◆ **Brief**: Copy the lines below word for word, leaving out the pictures.

··········

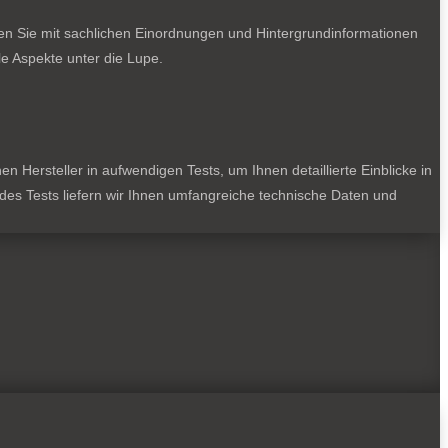
ten Sie mit sachlichen Einordnungen und Hintergrundinformationen
e Aspekte unter die Lupe.
 Hersteller in aufwendigen Tests, um Ihnen detaillierte Einblicke in
jedes Tests liefern wir Ihnen umfangreiche technische Daten und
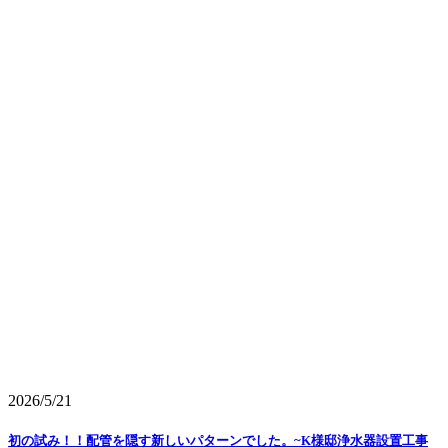
2026/5/21
初の試み！！配管を隠す新しいパターンでした。~K様邸浄水器設置工事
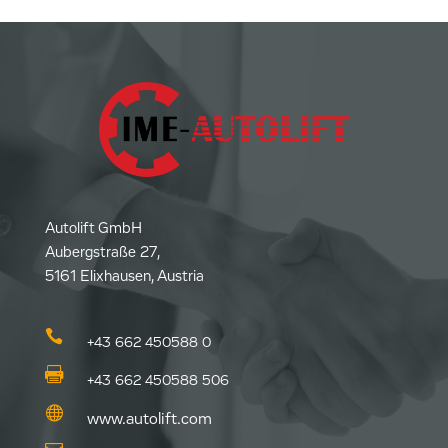
Autolift GmbH
Aubergstraße 27,
5161 Elixhausen, Austria

+43 662 450588 0

+43 662 450588 506

www.autolift.com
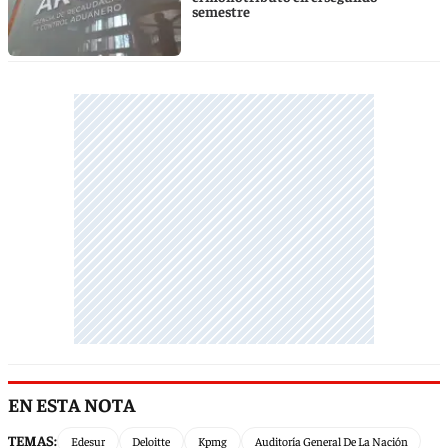
semestre
EN ESTA NOTA
TEMAS:
Edesur
Deloitte
Kpmg
Auditoría General De La Nación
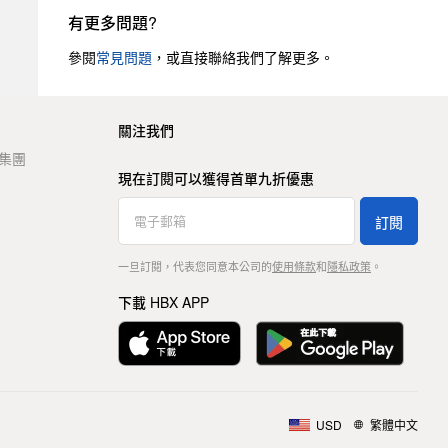
有更多問題?
參閱
常見問題
，或直接聯絡我們了解更多。
關注我們
t 集團
現在訂閱可以獲得首單九折優惠
訂閱
一旦訂閱，代表您同意本公司的
使用條款
和
隱私政策
。
下載 HBX APP
USD
繁體中文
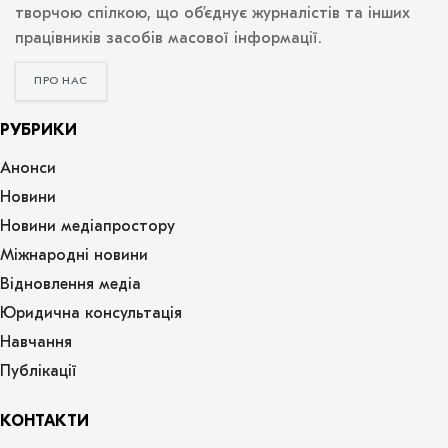
творчою спілкою, що об’єднує журналістів та інших
працівників засобів масової інформації.
ПРО НАС
РУБРИКИ
Анонси
Новини
Новини медіапростору
Міжнародні новини
Відновлення медіа
Юридична консультація
Навчання
Публікації
КОНТАКТИ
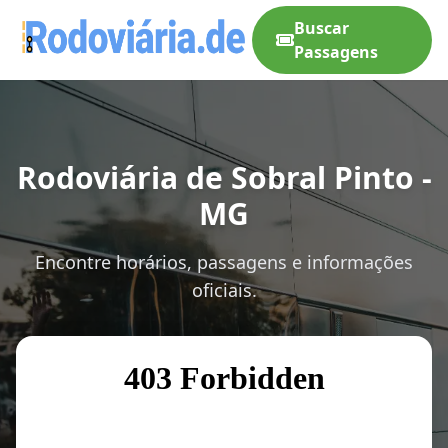
Buscar
Passagens
Rodoviária de Sobral Pinto -
MG
Encontre horários, passagens e informações
oficiais.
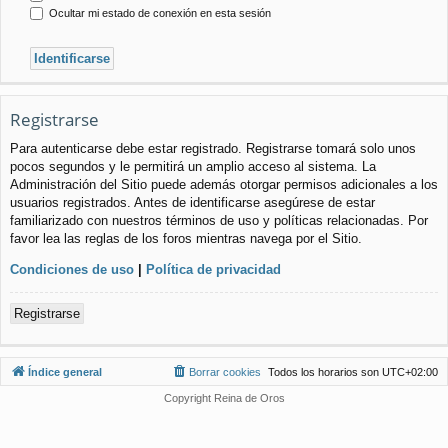
Ocultar mi estado de conexión en esta sesión
Registrarse
Para autenticarse debe estar registrado. Registrarse tomará solo unos
pocos segundos y le permitirá un amplio acceso al sistema. La
Administración del Sitio puede además otorgar permisos adicionales a los
usuarios registrados. Antes de identificarse asegúrese de estar
familiarizado con nuestros términos de uso y políticas relacionadas. Por
favor lea las reglas de los foros mientras navega por el Sitio.
Condiciones de uso
|
Política de privacidad
Registrarse
Índice general
Borrar cookies
Todos los horarios son
UTC+02:00
Copyright Reina de Oros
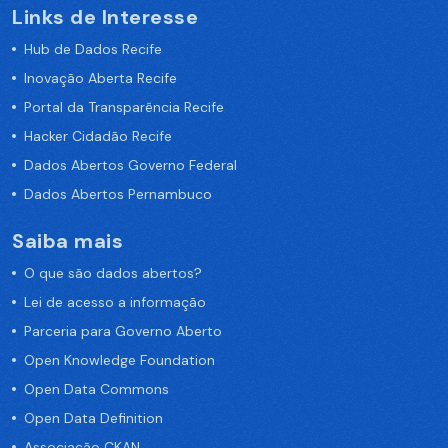
Links de Interesse
Hub de Dados Recife
Inovação Aberta Recife
Portal da Transparência Recife
Hacker Cidadão Recife
Dados Abertos Governo Federal
Dados Abertos Pernambuco
Saiba mais
O que são dados abertos?
Lei de acesso a informação
Parceria para Governo Aberto
Open Knowledge Foundation
Open Data Commons
Open Data Definition
Associação CKAN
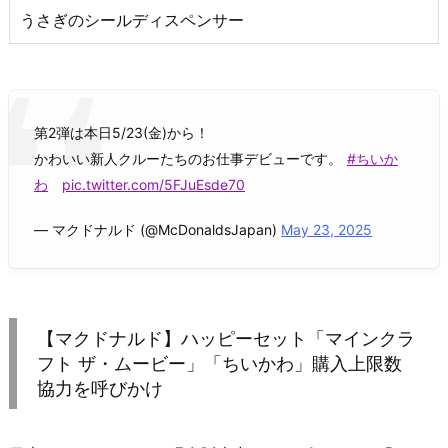
うさぎのシールディスペンサー
第2弾は本日5/23(金)から！
かわいい新人クルーたちのお仕事デビューです。
#ちいか
わ
pic.twitter.com/5FJuEsde70
— マクドナルド (@McDonaldsJapan)
May 23, 2025
【マクドナルド】ハッピーセット「マインクラ
フト ザ・ムービー」「ちいかわ」購入上限数
協力を呼びかけ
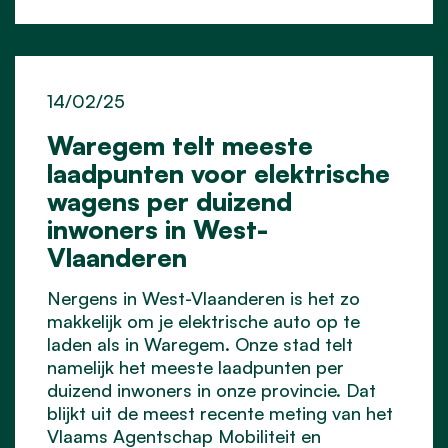
14/02/25
Waregem telt meeste
laadpunten voor elektrische
wagens per duizend
inwoners in West-
Vlaanderen
Nergens in West-Vlaanderen is het zo
makkelijk om je elektrische auto op te
laden als in Waregem. Onze stad telt
namelijk het meeste laadpunten per
duizend inwoners in onze provincie. Dat
blijkt uit de meest recente meting van het
Vlaams Agentschap Mobiliteit en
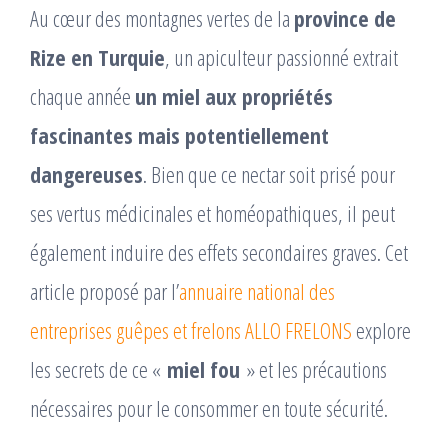
Au cœur des montagnes vertes de la
province de
Rize en Turquie
, un apiculteur passionné extrait
chaque année
un miel aux propriétés
fascinantes mais potentiellement
dangereuses
. Bien que ce nectar soit prisé pour
ses vertus médicinales et homéopathiques, il peut
également induire des effets secondaires graves. Cet
article proposé par l’
annuaire national des
entreprises guêpes et frelons ALLO FRELONS
explore
les secrets de ce «
miel fou
» et les précautions
nécessaires pour le consommer en toute sécurité.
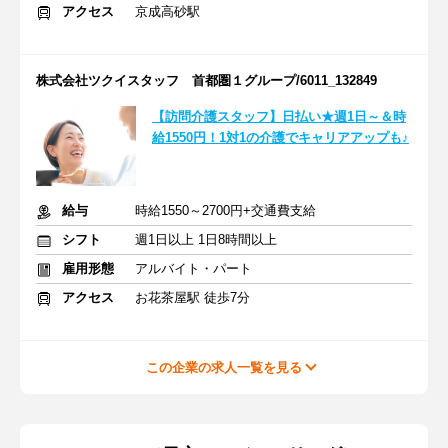
アクセス
京成高砂駅
株式会社ツクイスタッフ 首都圏１グループ/6011_132849
【訪問介護スタッフ】日払い★週1日～＆時
給1550円！1対1の介護でキャリアアップも♪
給与
時給1550～2700円+交通費支給
シフト
週1日以上 1日8時間以上
雇用形態
アルバイト・パート
アクセス
お花茶屋駅 徒歩7分
この企業の求人一覧を見る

··········

◆ **Written solution**:
ten Sie mit sachlichen Einordnungen und Hintergrundinformationen
e Aspekte unter die Lupe.
 Hersteller in aufwendigen Tests, um Ihnen detaillierte Einblicke in
jedes Tests liefern wir Ihnen umfangreiche technische Daten und
2026/5/21
初の試み！！配管を隠す新しいパターンでした。~K様邸浄水器設置工事
Autolift GmbH
Aubergstraße 27,
5161 Elixhausen, Austria

+43 662 450588 0

+43 662 450588 506

www.autolift.com
semestre
EN ESTA NOTA
TEMAS:
Edesur
Deloitte
Kpmg
Auditoría General De La Nación
有更多問題?
參閱
常見問題
，或直接聯絡我們了解更多。
關注我們
t 集團
現在訂閱可以獲得首單九折優惠
訂閱
一旦訂閱，代表您同意本公司的
使用條款
和
隱私政策
。
下載 HBX APP
USD
繁體中文
творчою спілкою, що об’єднує журналістів та інших
працівників засобів масової інформації.
ПРО НАС
РУБРИКИ
Анонси
Новини
Новини медіапростору
Міжнародні новини
Відновлення медіа
Юридична консультація
Навчання
Публікації
КОНТАКТИ
Buscar
Passagens
Rodoviária de Sobral Pinto -
MG
Encontre horários, passagens e informações
oficiais.
Ocultar mi estado de conexión en esta sesión
Registrarse
Para autenticarse debe estar registrado. Registrarse tomará solo unos
pocos segundos y le permitirá un amplio acceso al sistema. La
Administración del Sitio puede además otorgar permisos adicionales a los
usuarios registrados. Antes de identificarse asegúrese de estar
familiarizado con nuestros términos de uso y políticas relacionadas. Por
favor lea las reglas de los foros mientras navega por el Sitio.
Condiciones de uso
|
Política de privacidad
Registrarse
Índice general
Borrar cookies
Todos los horarios son
UTC+02:00
Copyright Reina de Oros
Links de Interesse
Hub de Dados Recife
Inovação Aberta Recife
Portal da Transparência Recife
Hacker Cidadão Recife
Dados Abertos Governo Federal
Dados Abertos Pernambuco
Saiba mais
O que são dados abertos?
Lei de acesso a informação
Parceria para Governo Aberto
Open Knowledge Foundation
Open Data Commons
Open Data Definition
Associação CKAN
うさぎのシールディスペンサー
第2弾は本日5/23(金)から！
かわいい新人クルーたちのお仕事デビューです。
#ちいか
わ
pic.twitter.com/5FJuEsde70
— マクドナルド (@McDonaldsJapan)
May 23, 2025
【マクドナルド】ハッピーセット「マインクラ
フト ザ・ムービー」「ちいかわ」購入上限数
協力を呼びかけ
14/02/25
Waregem telt meeste
laadpunten voor elektrische
wagens per duizend
inwoners in West-
Vlaanderen
Nergens in West-Vlaanderen is het zo
makkelijk om je elektrische auto op te
laden als in Waregem. Onze stad telt
namelijk het meeste laadpunten per
duizend inwoners in onze provincie. Dat
blijkt uit de meest recente meting van het
Vlaams Agentschap Mobiliteit en
Au cœur des montagnes vertes de la
province de
Rize en Turquie
, un apiculteur passionné extrait
chaque année
un miel aux propriétés
fascinantes mais potentiellement
dangereuses
. Bien que ce nectar soit prisé pour
ses vertus médicinales et homéopathiques, il peut
également induire des effets secondaires graves. Cet
article proposé par l’
annuaire national des
entreprises guêpes et frelons ALLO FRELONS
explore
les secrets de ce «
miel fou
» et les précautions
nécessaires pour le consommer en toute sécurité.
アクセス
京成高砂駅
株式会社ツクイスタッフ 首都圏１グループ/6011_132849
【訪問介護スタッフ】日払い★週1日～＆時
給1550円！1対1の介護でキャリアアップも♪
給与
時給1550～2700円+交通費支給
シフト
週1日以上 1日8時間以上
雇用形態
アルバイト・パート
アクセス
お花茶屋駅 徒歩7分
この企業の求人一覧を見る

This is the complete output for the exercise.